» **Given text**:
•••
Mississippi Valley League
- Classification: Class D (1922–1932) Class B (1933)
- Sport: Minor League Baseball
- Founder: Michael H. Sexton
- First season: 1922; 104 years ago
- Folded: 1933; 93 years ago
- President: Michael H. Sexton (1922–1924) Belden Hill (1925–1926) Michael H. Sexton (1927 Belden Hill (1928–1931) Charles A. Logan (1932–1933)
- No. of teams: 13
- Country: United States of America
- Most titles: 3 Cedar Rapids Bunnies (1922, 1925, 1930) Dubuque Dubs (1923, 1927, 1929)
- Related competitions: Illinois-Indiana-Iowa League Midwest League
- Website: https://www.milb.com/midwest

= Mississippi Valley League =

The Mississippi Valley League (MVL) was a baseball Class D level minor league that operated from 1922 through 1933. Playing its last year as a Class B level league, the league franchises were based in Iowa and Illinois. Like many leagues at the time, the Great Depression led to its demise. The Mississippi Valley League was founded by Michael H. Sexton, of Rock Island, Illinois, who was then president of the National Association of Professional Baseball Leagues.
•••
» **Dataset**:
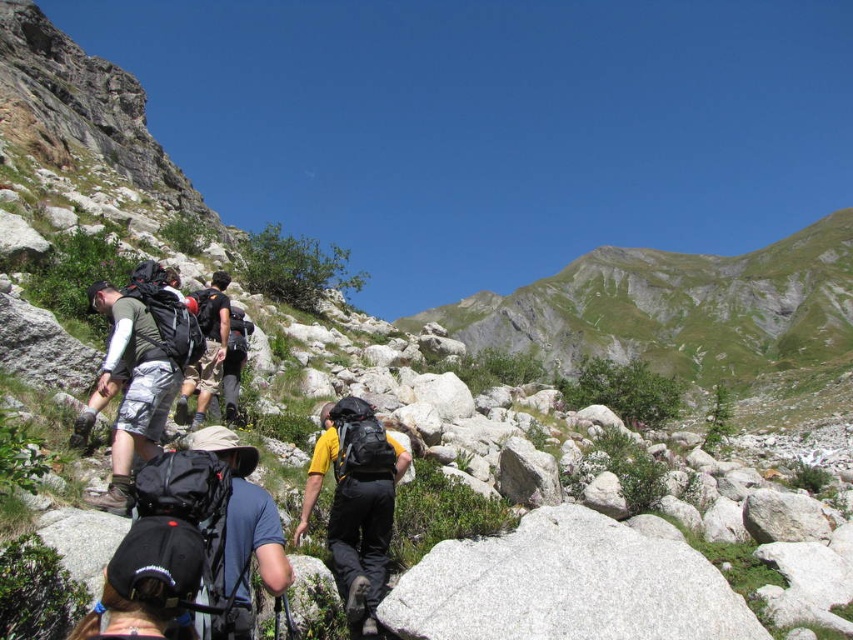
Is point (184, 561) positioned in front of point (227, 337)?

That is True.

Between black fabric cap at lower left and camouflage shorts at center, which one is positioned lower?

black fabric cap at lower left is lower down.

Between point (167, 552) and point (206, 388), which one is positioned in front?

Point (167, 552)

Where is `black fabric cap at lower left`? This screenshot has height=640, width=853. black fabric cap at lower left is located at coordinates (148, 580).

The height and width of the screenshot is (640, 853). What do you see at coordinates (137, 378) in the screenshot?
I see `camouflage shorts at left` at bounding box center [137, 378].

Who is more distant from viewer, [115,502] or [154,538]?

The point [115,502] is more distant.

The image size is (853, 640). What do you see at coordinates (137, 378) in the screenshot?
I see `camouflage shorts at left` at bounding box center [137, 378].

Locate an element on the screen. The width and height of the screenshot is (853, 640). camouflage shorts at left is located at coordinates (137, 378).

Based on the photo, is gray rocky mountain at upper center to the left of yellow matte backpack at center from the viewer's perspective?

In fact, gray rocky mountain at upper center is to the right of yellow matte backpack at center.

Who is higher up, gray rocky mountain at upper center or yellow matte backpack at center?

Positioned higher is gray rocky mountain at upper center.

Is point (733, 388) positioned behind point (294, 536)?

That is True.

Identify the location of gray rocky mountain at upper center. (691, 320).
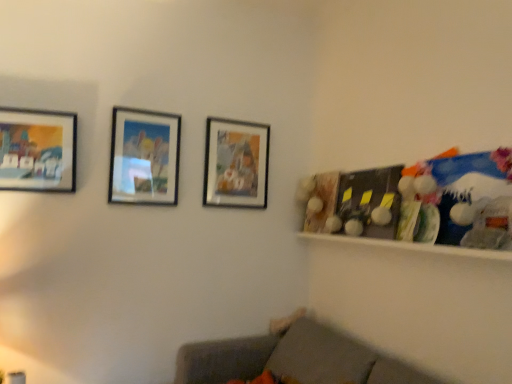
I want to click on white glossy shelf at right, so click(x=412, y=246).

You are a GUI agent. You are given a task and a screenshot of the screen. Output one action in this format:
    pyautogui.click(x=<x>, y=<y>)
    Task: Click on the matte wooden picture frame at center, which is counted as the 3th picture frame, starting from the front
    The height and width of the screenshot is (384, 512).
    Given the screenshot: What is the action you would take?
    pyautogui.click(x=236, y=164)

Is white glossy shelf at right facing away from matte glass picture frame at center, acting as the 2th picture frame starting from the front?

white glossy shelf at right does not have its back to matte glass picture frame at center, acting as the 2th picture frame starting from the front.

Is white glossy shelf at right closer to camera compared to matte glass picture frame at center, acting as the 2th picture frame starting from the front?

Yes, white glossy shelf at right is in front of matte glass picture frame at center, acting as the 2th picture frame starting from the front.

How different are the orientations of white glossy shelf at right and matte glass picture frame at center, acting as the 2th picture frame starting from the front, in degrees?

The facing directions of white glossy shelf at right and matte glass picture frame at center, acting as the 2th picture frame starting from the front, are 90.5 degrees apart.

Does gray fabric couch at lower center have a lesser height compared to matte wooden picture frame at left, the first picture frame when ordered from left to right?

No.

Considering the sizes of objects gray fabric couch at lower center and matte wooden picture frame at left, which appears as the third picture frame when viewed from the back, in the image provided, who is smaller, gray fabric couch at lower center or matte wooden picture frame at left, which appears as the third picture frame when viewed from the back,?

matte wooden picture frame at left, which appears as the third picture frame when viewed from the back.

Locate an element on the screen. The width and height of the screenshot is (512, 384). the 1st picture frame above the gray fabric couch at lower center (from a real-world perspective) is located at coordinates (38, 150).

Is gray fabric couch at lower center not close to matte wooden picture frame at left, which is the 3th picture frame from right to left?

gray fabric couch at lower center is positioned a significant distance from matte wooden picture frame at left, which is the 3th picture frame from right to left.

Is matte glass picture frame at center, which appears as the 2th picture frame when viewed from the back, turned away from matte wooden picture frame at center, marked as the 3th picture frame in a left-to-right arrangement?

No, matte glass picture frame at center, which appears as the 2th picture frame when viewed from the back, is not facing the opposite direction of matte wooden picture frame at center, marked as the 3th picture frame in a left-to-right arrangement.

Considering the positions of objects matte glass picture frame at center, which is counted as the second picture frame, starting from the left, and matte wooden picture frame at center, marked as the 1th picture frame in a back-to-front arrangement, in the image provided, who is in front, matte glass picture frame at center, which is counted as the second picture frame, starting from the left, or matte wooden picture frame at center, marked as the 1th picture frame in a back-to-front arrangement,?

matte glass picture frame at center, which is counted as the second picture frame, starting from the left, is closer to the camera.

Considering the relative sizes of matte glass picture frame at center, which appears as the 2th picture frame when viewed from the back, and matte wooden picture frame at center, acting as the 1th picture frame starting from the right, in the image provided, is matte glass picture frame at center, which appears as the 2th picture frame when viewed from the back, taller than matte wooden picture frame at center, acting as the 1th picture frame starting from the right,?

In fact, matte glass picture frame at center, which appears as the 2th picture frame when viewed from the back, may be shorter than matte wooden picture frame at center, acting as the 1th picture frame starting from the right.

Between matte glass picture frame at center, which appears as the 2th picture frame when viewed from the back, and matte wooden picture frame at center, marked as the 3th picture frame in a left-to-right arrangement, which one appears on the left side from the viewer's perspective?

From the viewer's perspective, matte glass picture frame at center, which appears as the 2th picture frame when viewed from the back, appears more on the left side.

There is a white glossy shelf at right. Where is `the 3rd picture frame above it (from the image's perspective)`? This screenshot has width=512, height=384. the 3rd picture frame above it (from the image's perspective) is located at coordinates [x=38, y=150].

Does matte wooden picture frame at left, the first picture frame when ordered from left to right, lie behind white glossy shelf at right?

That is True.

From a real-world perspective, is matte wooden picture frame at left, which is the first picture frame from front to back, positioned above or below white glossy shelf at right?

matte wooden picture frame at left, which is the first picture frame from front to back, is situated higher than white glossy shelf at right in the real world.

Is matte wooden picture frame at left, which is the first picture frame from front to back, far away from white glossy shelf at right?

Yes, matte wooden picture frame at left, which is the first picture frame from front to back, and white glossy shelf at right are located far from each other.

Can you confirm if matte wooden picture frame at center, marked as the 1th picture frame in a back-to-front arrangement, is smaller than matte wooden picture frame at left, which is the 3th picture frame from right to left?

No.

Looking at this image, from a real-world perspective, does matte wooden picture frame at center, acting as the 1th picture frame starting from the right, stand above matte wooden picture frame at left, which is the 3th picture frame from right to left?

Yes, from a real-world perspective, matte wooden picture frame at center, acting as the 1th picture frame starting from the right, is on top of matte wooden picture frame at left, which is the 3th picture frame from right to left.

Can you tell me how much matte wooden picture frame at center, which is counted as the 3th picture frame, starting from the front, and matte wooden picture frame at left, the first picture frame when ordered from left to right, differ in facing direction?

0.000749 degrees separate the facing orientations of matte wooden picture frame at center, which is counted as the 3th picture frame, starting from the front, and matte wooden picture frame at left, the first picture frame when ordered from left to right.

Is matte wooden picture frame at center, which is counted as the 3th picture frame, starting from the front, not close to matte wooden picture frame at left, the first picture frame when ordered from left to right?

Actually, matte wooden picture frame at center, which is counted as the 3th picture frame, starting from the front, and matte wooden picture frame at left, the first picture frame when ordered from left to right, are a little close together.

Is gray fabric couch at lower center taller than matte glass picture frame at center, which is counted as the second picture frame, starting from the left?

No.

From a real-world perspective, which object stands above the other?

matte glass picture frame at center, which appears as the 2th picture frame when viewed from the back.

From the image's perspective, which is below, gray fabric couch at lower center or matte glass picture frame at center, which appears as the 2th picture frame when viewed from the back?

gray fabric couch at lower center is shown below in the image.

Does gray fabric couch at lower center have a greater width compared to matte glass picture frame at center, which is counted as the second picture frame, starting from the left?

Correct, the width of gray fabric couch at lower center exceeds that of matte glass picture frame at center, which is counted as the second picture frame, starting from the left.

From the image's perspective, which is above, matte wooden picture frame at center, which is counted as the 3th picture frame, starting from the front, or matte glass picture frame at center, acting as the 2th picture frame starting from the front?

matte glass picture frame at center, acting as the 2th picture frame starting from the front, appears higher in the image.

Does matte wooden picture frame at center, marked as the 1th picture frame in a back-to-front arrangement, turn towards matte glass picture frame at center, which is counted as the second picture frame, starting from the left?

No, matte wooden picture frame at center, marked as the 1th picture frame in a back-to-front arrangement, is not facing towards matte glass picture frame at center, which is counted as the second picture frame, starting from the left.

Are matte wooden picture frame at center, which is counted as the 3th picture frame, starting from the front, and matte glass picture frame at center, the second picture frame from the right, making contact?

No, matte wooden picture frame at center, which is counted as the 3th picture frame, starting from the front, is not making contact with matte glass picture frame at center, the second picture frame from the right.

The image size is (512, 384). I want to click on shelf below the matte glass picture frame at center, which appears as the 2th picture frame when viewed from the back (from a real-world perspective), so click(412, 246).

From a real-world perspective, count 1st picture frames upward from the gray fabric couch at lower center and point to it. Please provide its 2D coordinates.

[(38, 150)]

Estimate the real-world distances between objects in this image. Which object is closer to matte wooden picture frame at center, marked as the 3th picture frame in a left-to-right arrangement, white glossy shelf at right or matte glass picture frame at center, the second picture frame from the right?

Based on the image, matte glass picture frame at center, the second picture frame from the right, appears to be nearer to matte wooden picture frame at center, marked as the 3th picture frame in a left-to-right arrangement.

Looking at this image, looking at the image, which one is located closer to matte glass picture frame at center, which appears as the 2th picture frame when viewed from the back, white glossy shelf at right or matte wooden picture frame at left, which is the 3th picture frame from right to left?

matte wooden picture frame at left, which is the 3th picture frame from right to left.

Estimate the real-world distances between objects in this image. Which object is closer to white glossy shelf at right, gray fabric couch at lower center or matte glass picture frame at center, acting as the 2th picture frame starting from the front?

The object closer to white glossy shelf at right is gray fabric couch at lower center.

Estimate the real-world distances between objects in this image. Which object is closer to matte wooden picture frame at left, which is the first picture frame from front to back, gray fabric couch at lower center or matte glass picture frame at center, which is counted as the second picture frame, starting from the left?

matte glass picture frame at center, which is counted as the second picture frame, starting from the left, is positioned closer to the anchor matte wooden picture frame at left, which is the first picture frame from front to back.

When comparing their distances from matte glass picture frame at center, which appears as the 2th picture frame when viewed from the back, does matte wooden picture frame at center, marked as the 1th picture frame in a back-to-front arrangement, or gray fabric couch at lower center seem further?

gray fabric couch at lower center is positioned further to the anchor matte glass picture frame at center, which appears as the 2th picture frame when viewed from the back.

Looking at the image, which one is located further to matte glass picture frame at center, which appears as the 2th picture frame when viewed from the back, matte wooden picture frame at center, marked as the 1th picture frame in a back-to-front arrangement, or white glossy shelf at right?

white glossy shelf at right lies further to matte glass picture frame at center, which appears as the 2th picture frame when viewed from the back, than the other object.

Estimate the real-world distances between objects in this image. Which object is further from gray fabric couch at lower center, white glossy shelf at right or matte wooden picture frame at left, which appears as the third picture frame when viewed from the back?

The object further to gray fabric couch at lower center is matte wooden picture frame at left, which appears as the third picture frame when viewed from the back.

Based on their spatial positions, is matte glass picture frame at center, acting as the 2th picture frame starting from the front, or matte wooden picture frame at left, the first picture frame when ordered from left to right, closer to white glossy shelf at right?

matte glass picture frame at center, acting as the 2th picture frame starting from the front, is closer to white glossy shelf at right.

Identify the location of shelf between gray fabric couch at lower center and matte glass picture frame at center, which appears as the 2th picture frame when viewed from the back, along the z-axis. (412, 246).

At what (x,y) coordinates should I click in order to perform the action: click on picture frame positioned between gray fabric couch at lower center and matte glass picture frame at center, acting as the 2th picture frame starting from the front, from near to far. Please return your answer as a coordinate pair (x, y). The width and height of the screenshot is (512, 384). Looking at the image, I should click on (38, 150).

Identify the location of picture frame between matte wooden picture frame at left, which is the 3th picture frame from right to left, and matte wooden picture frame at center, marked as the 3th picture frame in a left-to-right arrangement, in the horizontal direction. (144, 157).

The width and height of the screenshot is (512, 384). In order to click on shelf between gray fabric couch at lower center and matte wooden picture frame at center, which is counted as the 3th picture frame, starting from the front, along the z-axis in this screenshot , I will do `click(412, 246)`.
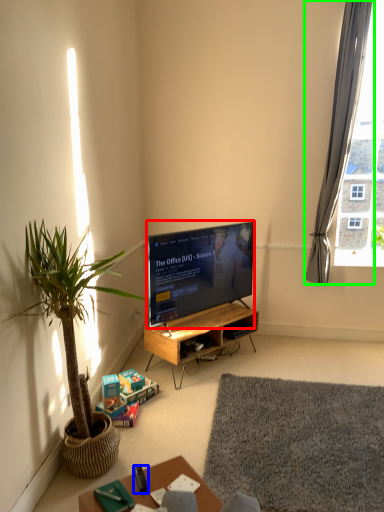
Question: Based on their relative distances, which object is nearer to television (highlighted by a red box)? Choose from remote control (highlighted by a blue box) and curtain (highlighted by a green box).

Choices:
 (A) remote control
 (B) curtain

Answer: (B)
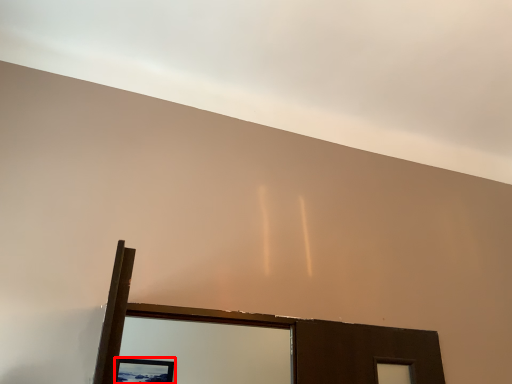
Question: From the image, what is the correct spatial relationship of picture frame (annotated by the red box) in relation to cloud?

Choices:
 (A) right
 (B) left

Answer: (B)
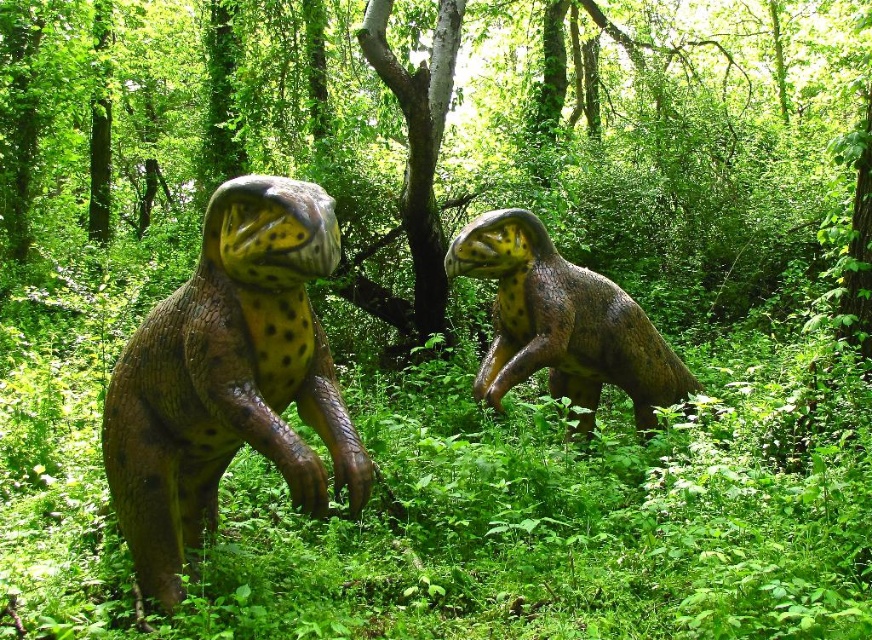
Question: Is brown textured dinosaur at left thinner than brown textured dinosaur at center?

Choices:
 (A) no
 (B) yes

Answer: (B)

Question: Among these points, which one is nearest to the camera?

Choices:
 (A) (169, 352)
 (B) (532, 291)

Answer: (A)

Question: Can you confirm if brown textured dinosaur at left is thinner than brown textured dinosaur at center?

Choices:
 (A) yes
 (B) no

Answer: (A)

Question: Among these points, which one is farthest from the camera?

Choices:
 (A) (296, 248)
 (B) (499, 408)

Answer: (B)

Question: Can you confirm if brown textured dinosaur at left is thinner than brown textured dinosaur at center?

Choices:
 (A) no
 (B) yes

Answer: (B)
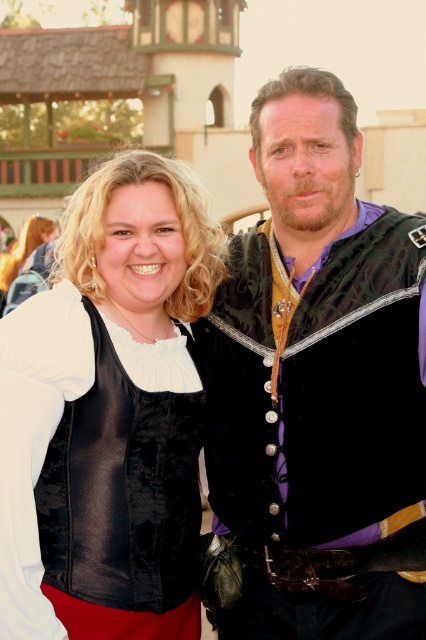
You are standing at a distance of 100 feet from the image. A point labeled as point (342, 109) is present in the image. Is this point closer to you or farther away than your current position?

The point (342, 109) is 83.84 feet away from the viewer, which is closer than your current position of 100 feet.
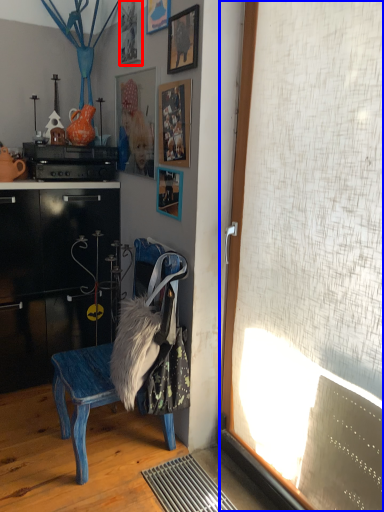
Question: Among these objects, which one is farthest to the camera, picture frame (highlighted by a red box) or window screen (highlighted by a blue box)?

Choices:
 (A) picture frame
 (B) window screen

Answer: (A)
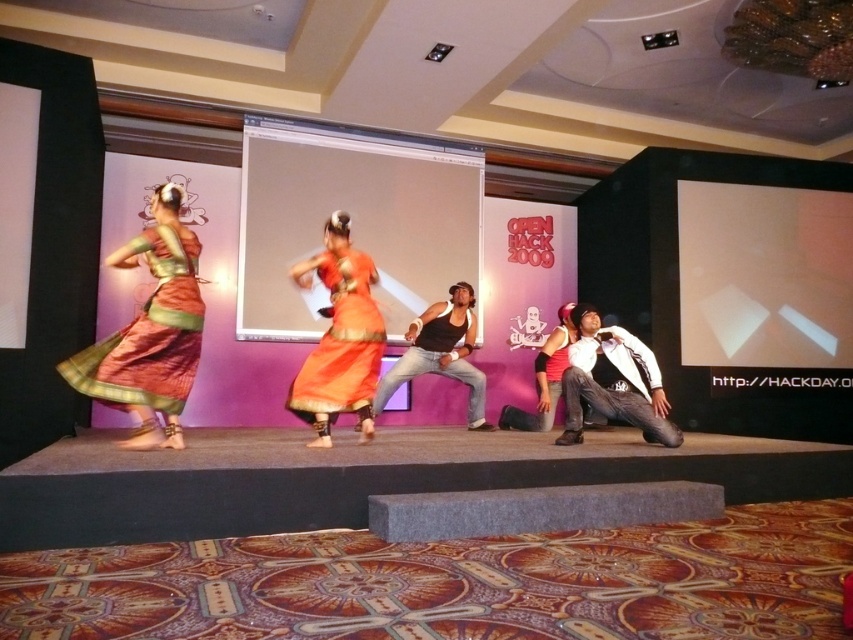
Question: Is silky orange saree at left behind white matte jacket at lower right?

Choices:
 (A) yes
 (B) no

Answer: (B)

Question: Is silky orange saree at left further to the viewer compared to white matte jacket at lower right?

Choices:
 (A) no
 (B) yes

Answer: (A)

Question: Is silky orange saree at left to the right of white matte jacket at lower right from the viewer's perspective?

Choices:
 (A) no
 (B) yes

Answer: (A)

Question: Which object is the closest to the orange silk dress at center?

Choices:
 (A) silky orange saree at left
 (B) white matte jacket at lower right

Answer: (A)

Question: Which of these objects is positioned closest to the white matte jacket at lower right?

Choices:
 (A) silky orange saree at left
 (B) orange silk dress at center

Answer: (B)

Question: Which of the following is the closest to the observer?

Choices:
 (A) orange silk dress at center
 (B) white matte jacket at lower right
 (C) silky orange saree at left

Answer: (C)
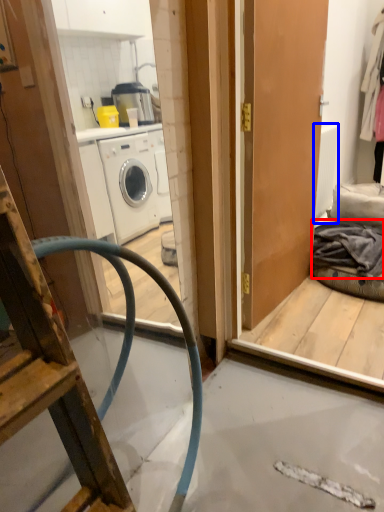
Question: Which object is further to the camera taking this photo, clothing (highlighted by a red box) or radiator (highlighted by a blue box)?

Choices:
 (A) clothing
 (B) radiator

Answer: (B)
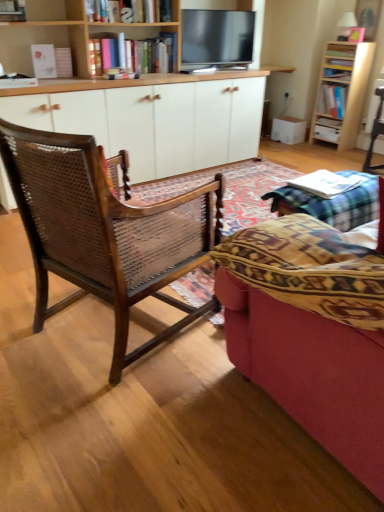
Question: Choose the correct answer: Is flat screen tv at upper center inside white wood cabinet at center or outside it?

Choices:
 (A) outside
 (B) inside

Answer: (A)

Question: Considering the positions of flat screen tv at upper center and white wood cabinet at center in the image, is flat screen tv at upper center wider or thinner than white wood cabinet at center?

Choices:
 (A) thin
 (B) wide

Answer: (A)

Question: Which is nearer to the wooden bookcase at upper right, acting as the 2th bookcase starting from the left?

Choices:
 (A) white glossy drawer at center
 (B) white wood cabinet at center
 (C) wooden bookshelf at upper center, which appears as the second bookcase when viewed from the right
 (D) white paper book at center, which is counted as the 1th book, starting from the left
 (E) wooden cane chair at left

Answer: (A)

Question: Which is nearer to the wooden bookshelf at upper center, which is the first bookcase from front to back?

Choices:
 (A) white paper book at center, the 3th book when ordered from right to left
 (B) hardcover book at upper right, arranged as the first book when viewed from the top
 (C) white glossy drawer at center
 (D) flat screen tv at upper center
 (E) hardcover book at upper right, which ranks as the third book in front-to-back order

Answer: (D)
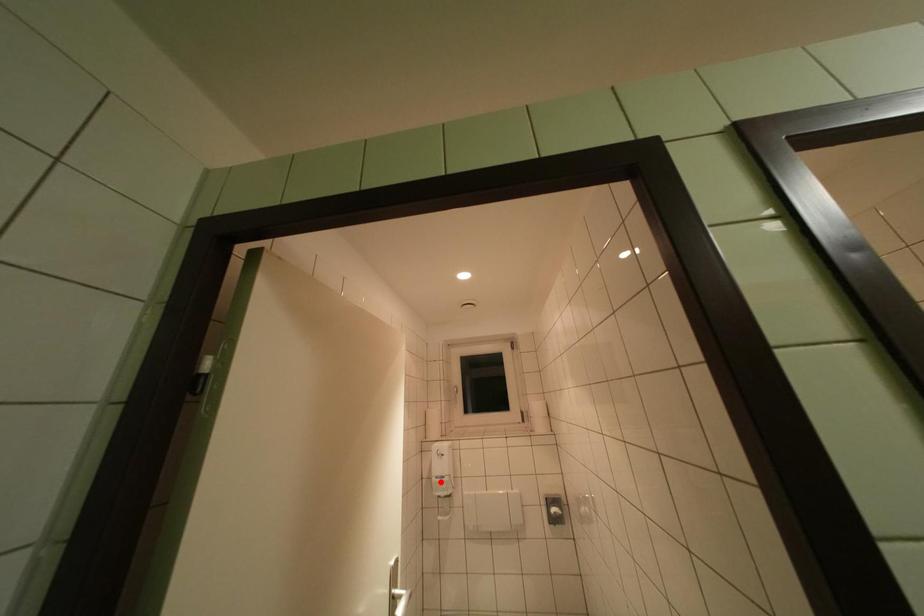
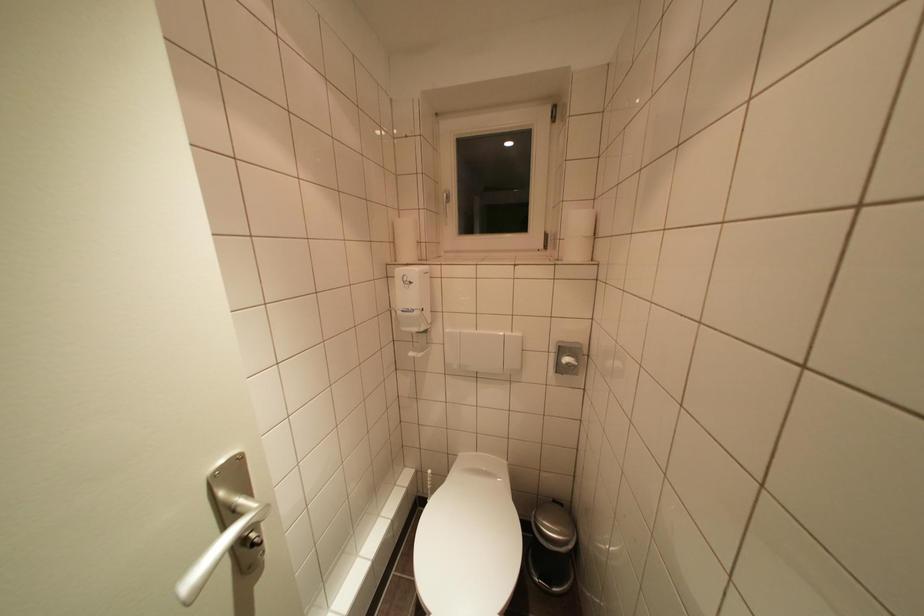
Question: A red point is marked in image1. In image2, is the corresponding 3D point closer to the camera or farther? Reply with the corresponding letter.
•••
» **Set problem 1**: Name each person the Mississippi Valley League article lists as league president.
» **Set problem 2**: Summarize the Mississippi Valley League article in two sentences.
» **Set problem 3**: Please carry on the Mississippi Valley League article from its last sentence.
The material is not needed for any of this.

» **Written reply 1**: Michael H. Sexton, Belden Hill, Charles A. Logan

» **Written reply 2**: The Mississippi Valley League was a minor baseball league founded by Michael H. Sexton of Rock Island, Illinois. It had teams in Iowa and Illinois, played at Class D from 1922 and at Class B in its last year, and folded in 1933 because of the Great Depression.

» **Written reply 3**:
==History==
The league began play in 1922 with six teams: the Cedar Rapids Bunnies, Marshalltown Ansons, Rock Island Islanders, Waterloo Hawks, Ottumwa Cardinals and the Dubuque Climbers. There were no formal playoffs, and the Bunnies finished in first place. All teams from 1922 returned for 1923 with the Climbers finishing first in the league. Again, there were no formal playoffs.

In 1924, the league expanded to eight teams, adding the Moline Plowboys and Burlington Bees. The Dubuque Climbers became the Dubuque Dubs, though the other teams remained the same. The Hawks finished first in the league.

All teams from 1924 returned for 1925, with the Dubs becoming the Dubuque Ironmen. The Bunnies finished first in the league for the second time four years. In 1926, the Ottumwa Cardinals became the Ottumwa Packers and the Dubuque Dubs became the Dubuque Speasmen, named after their manager Bill Speas. The Packers finished in first place.

In 1927, the Speasmen returned to their former name the Dubuque Dubs. All other teams returned intact from the year before. Dubuque finished first in the league. The same teams played in 1928, with the Hawks finishing in first place. 1929 saw multiple league changes. The Dubs became the Dubuque Tigers. The Marshalltown Ansons and Ottumwa Packers left the league and were replaced by the Keokuk Indians and Davenport Blue Sox. The Tigers finished first in the league.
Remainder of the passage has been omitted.